:: MATERIAL PROVIDED ::
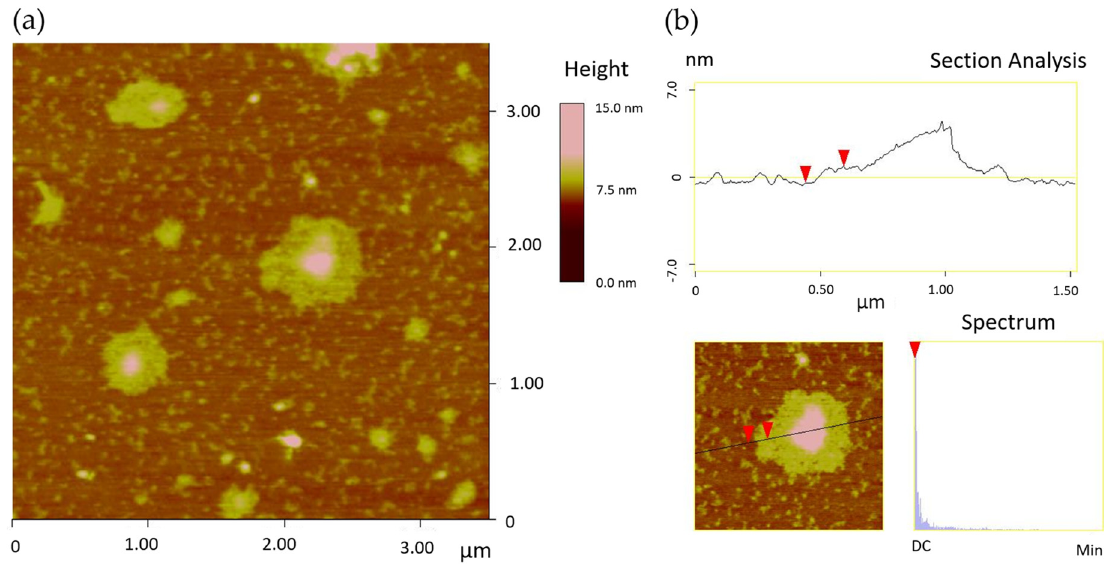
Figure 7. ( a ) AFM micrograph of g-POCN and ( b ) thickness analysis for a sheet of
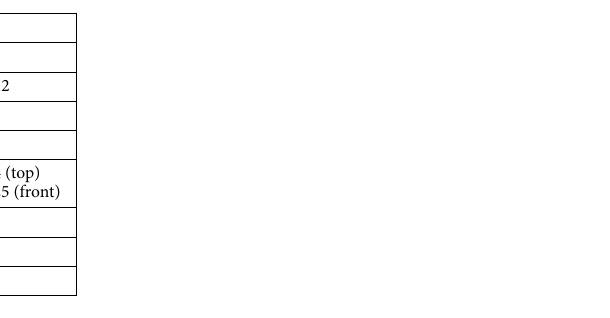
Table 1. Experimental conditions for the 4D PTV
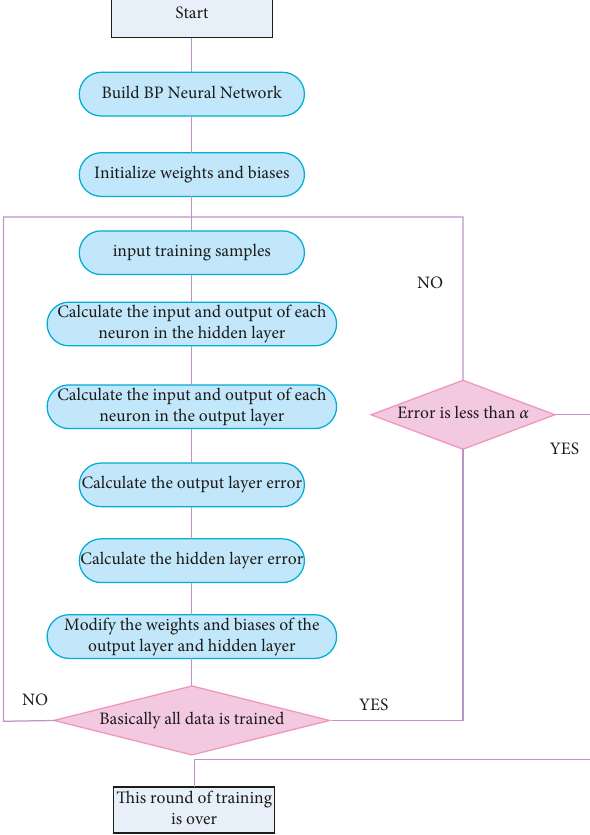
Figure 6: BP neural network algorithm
:::
§ **WHAT IS NEEDED**:
From the material above, gather all lines that include the string "Figure" and copy them.

§ **RESPONSE TO THE TASK**:
Figure 7. ( a ) AFM micrograph of g-POCN and ( b ) thickness analysis for a sheet of
Figure 6: BP neural network algorithm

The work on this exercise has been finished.